速川は抵抗する事なく、瞬の胸の中におさまり瞬のキスを受け入れている。少し唇を離し息を継いでもう一度重ね、瞬は舌で速川の唇をなぞり舌先を入れた。
ガシッ!
「いっ!」
「調子にのるな!」
舌先を速川に噛まれ口を押えている瞬に、仕事の時の速川が現れ怒る。
「ん……ごめん。調子に乗った……イケるかなって思ったのに…」
「急に呼び捨てにしたから、びっくりしただけだから!」
「ふふっ、ほんとに? 気持ちよかったんじゃないの?」
「バ、バカな事、言ってないで、ほらっ、もう帰るよ。疲れちゃった」
「はいはい…」
瞬は速川の手を繋ぎ、駐車場へ向かった。来た時と同様、瞬が運転席に乗り、速川は助手席に乗ってシートベルトを締める。
「さくらさん、シート倒して横になってていいよ」
「うん。ありがと…」
(ちょっと疲れさせちゃったな……大丈夫かな?)
シートを倒して横になり、目を閉じて休んでいる。
「さくらさん、大丈夫? 無理させた?」
運転しながら瞬が声をかける。
「ううん、大丈夫。ほんと久しぶりにはしゃいだから、体力使っちゃっただけ。少し休んだら治るよ」
「ほんと?」
「うん…」
「自宅まで送ろうか?」
「ううん。待ち合わせ場所からも近いし、瞬くんは電車でしょ。待ち合わせ場所でいいよ」
(無理に自宅に行くのも悪いかな? 余計に休めないか……早く帰った方がいいか…)
「分かった。じゃ待ち合わせ場所に行くよ。そこから帰れる?」
「うん、大丈夫」
「無理すんなよ。気を使う事もないから、して欲しい事言って…」
「ありがと。大丈夫、帰れるから」
「そう? 分かった。じゃ、ちょっと急ぐな」
「うん…」
瞬は安全運転で待ち合わせ場所へ急ぐ。朝から手を繋いで色んな店を回り、営業で回る時より歩いている。今日の方が体力を使ったはずだ。少しでも早く自宅に帰り、体を休めさせた方がいいと瞬は焦っていた。

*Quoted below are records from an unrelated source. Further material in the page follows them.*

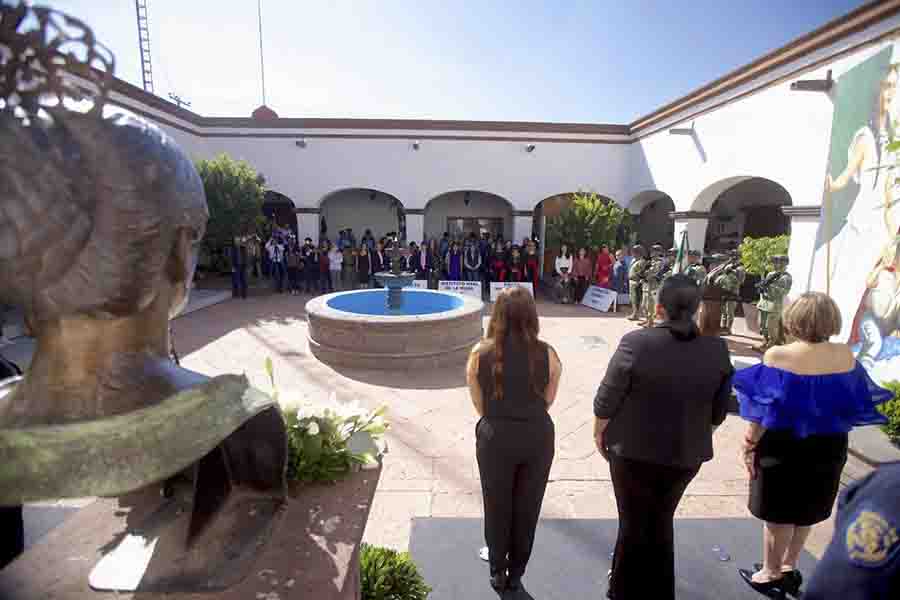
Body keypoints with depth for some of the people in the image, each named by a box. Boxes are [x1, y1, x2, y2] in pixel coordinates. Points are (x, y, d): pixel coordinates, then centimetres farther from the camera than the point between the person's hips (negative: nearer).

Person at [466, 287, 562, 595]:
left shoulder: (480, 353, -13)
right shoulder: (548, 354, -12)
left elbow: (479, 405, -4)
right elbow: (548, 401, 0)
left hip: (495, 438, -1)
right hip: (537, 437, 1)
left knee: (497, 507, 21)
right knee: (527, 508, 21)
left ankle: (498, 572, 40)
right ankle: (516, 574, 40)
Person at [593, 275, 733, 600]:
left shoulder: (636, 342, -21)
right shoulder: (717, 349, -8)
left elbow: (607, 399, -15)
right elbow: (718, 412, 2)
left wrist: (599, 432, 2)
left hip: (634, 451, -3)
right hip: (687, 454, 4)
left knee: (634, 523, 19)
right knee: (662, 521, 26)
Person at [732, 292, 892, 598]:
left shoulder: (779, 356, -22)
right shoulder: (846, 356, -8)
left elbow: (763, 408, -21)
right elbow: (856, 403, 4)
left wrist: (749, 445, -11)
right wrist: (831, 428, 20)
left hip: (784, 446, -4)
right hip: (828, 447, 5)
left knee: (778, 513, 13)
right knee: (805, 511, 22)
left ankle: (771, 574, 29)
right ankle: (789, 567, 38)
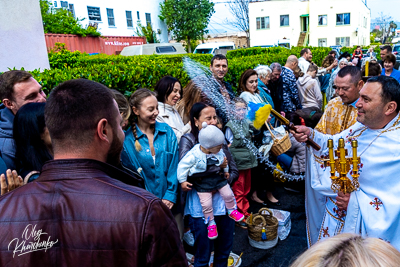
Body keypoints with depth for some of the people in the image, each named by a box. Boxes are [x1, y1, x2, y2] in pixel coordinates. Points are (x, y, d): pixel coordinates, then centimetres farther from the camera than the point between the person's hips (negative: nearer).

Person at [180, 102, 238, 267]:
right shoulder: (188, 140, -7)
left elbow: (234, 171, 9)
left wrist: (225, 180, -13)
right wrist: (218, 166, -17)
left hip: (224, 201, 5)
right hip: (201, 205, -5)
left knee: (224, 252, 20)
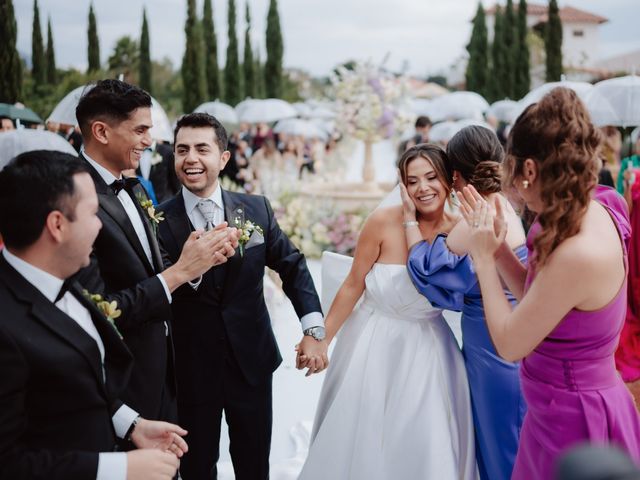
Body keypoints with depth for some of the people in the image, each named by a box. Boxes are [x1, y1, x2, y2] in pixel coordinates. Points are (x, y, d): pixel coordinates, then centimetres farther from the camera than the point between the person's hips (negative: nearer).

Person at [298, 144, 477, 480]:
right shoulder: (384, 221, -16)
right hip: (375, 344, -2)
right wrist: (322, 338, -5)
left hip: (427, 351, 2)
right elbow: (353, 285, -9)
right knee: (361, 439, 13)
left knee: (426, 447, 10)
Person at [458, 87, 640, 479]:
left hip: (573, 422, -9)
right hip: (571, 407, 9)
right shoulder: (592, 213, -3)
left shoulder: (579, 254, -32)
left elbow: (510, 344, -20)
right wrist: (497, 244, 0)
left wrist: (483, 258, -13)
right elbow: (535, 295, 9)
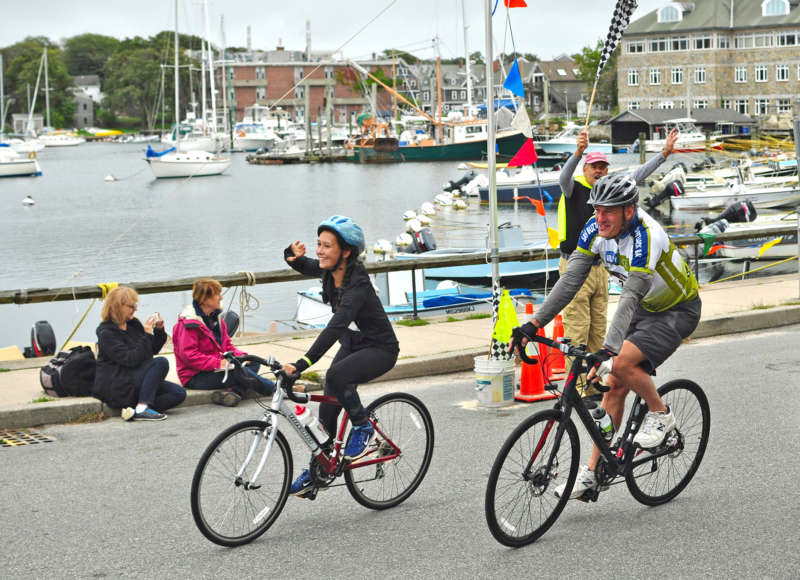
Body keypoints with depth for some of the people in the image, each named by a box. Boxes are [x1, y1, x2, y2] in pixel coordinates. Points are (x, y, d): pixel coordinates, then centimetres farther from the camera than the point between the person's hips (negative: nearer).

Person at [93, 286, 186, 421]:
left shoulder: (133, 324, 11)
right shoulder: (107, 333, -13)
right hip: (116, 388, -8)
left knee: (179, 393, -10)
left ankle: (134, 410, -20)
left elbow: (153, 349, 18)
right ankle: (142, 408, -32)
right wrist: (147, 334, -22)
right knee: (161, 363, -26)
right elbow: (131, 359, -22)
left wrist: (159, 330, 1)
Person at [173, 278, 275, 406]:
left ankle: (234, 391, -28)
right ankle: (277, 390, -10)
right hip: (195, 378, -10)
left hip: (218, 367, 10)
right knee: (240, 372, -27)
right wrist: (218, 363, -27)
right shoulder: (189, 323, -16)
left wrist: (240, 356, -5)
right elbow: (188, 355, -23)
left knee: (253, 363, -5)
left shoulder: (216, 318, 12)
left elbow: (227, 345, 16)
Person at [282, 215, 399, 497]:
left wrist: (302, 364, -49)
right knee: (328, 408, 4)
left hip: (380, 349, -8)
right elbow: (304, 267, 15)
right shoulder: (330, 271, -7)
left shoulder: (357, 283, -31)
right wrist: (294, 254, -11)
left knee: (336, 376, -33)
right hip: (352, 344, 8)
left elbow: (336, 326, -41)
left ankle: (363, 428, -9)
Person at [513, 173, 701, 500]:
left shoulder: (646, 237, -33)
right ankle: (593, 472, 3)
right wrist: (534, 324, -23)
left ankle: (661, 415, -1)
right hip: (644, 309, 7)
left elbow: (630, 296, -41)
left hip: (678, 311, -7)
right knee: (614, 385, 0)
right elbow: (570, 280, -14)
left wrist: (606, 350, -50)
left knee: (621, 363, -27)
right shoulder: (596, 230, -12)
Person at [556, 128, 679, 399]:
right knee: (576, 331, -7)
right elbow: (564, 177, -30)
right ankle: (575, 387, -4)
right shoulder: (575, 188, -8)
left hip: (600, 268, 7)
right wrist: (578, 152, -49)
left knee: (598, 330, 10)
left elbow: (637, 176, 12)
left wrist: (665, 153, 5)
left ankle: (593, 386, 18)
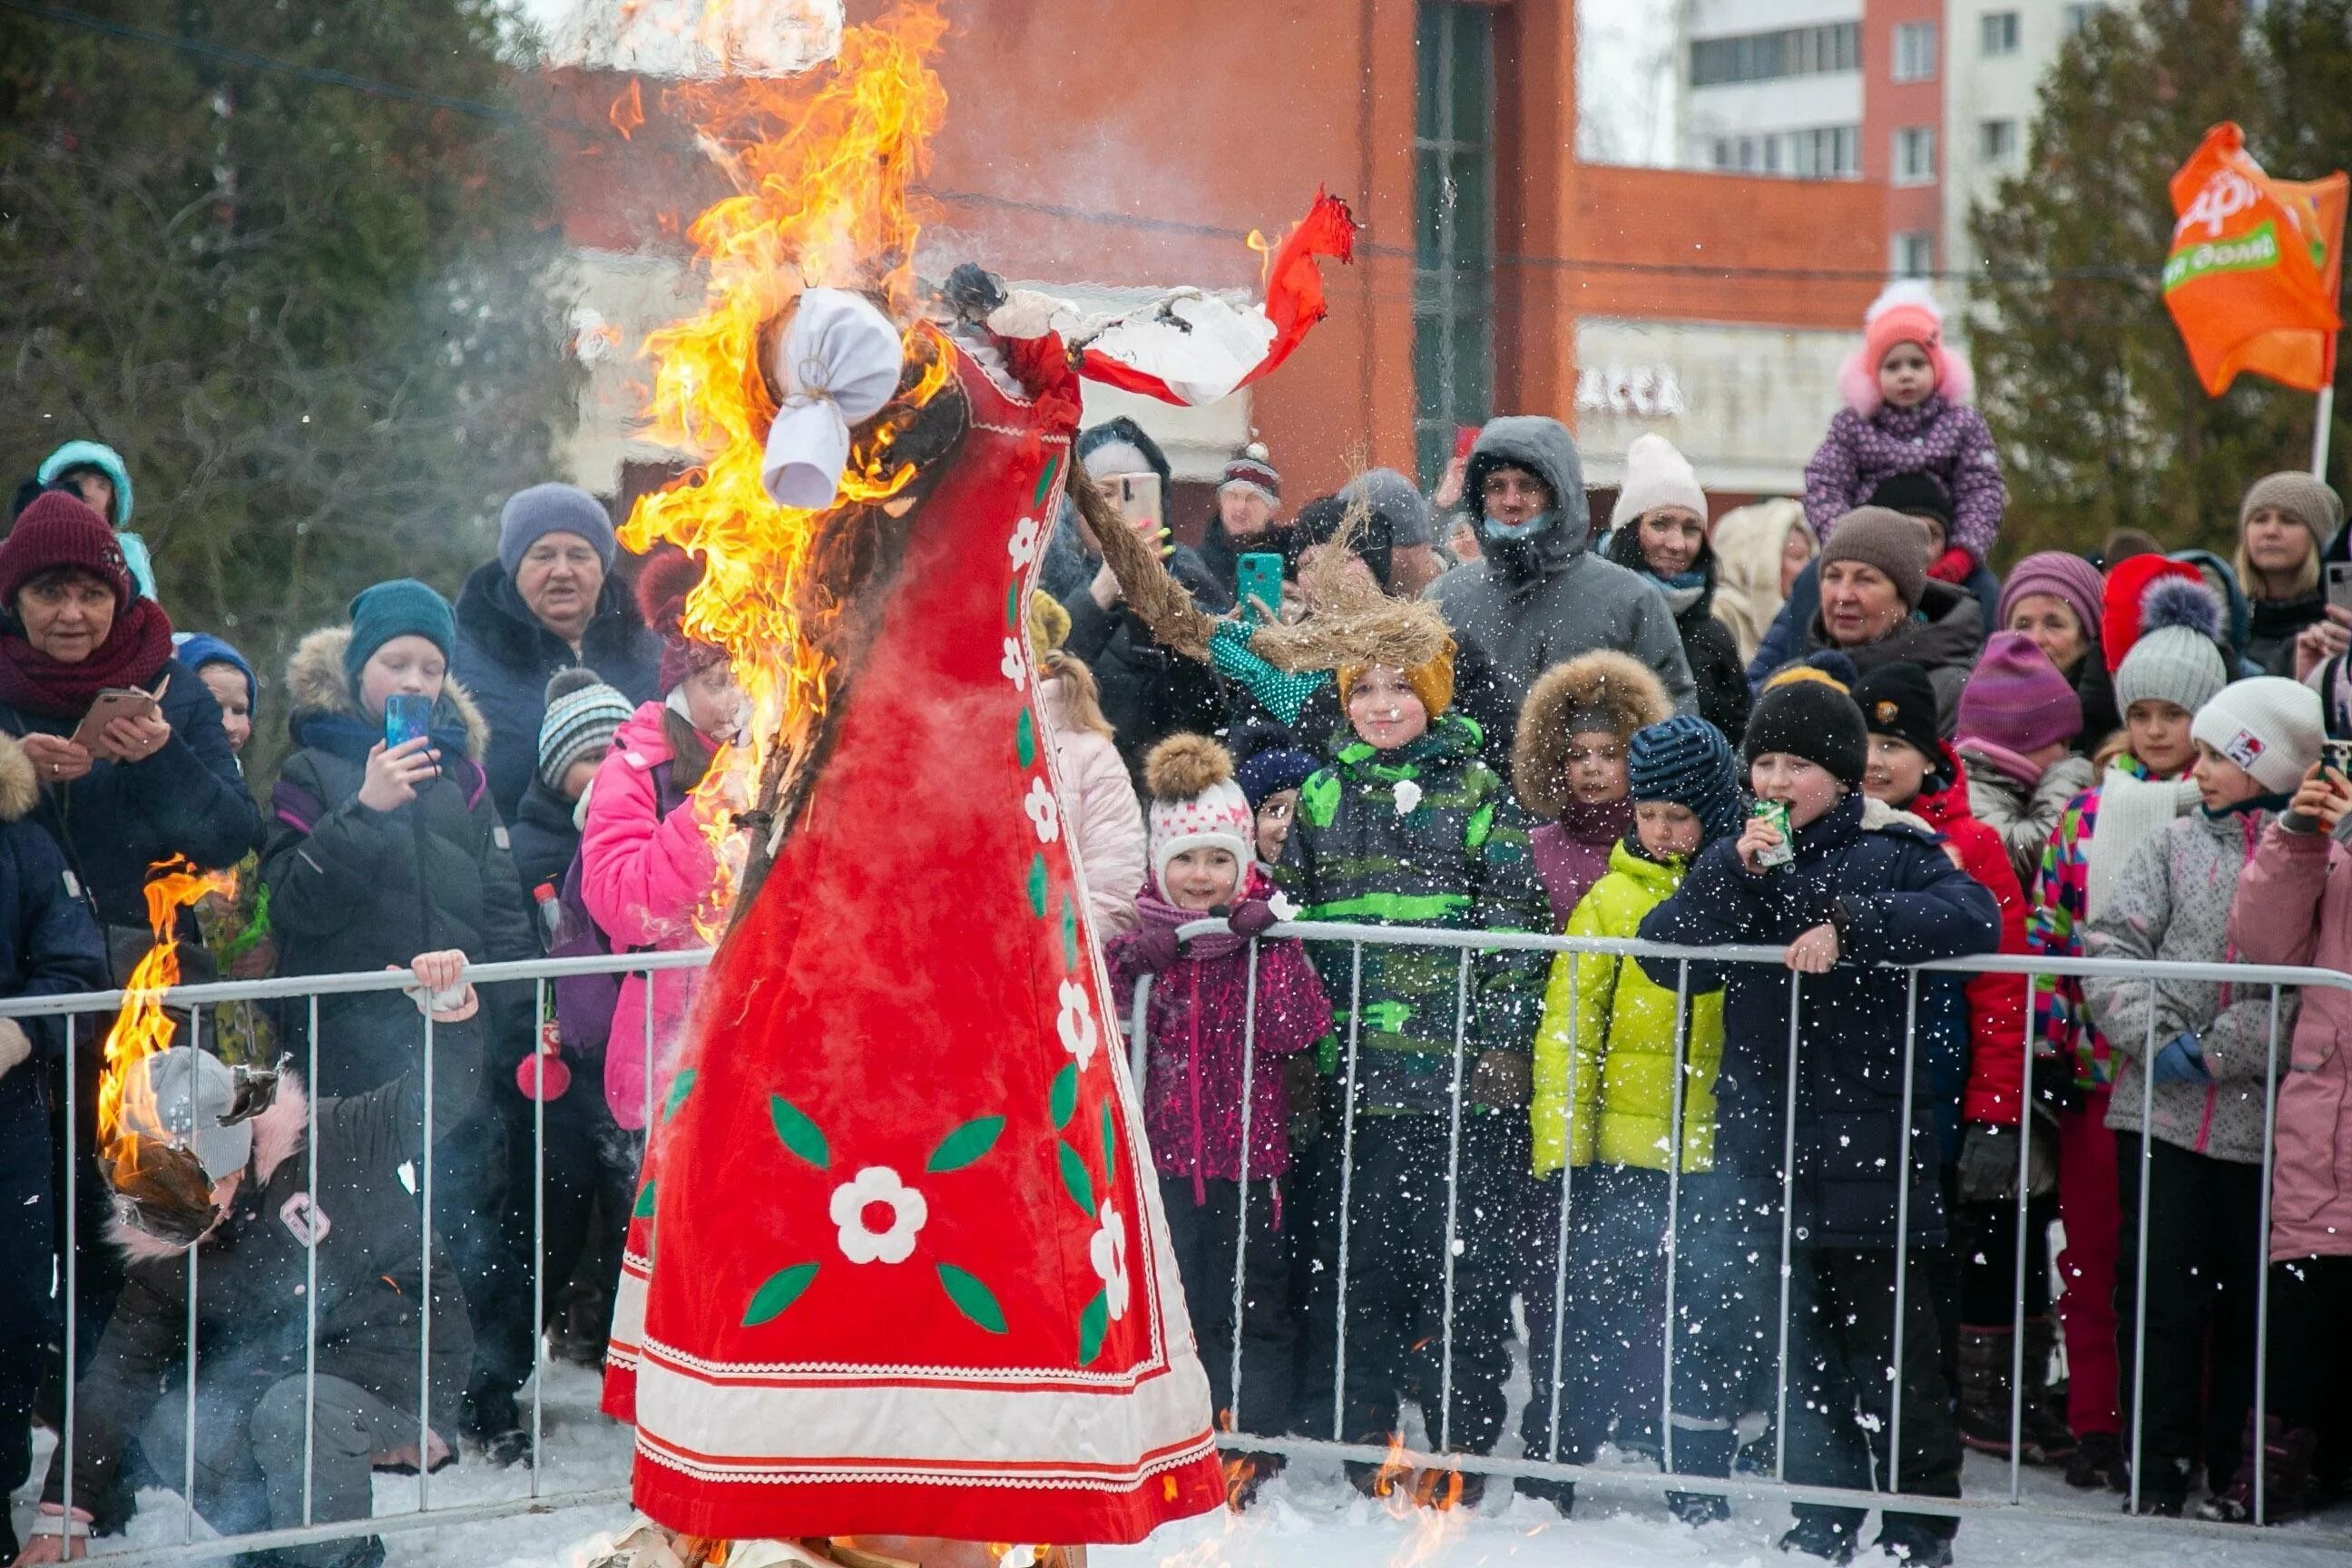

待ち合わせ場所に着き、瞬は車から降りて速川に運転席を譲る。
「今日はありがとう。楽しかった。じゃまた明日」
「俺も楽しかった。また明日。気をつけて、ゆっくり休んで」
「うん…」
瞬は速川の車を見えなくなるまで見送り、すぐ近くの駅に向かった。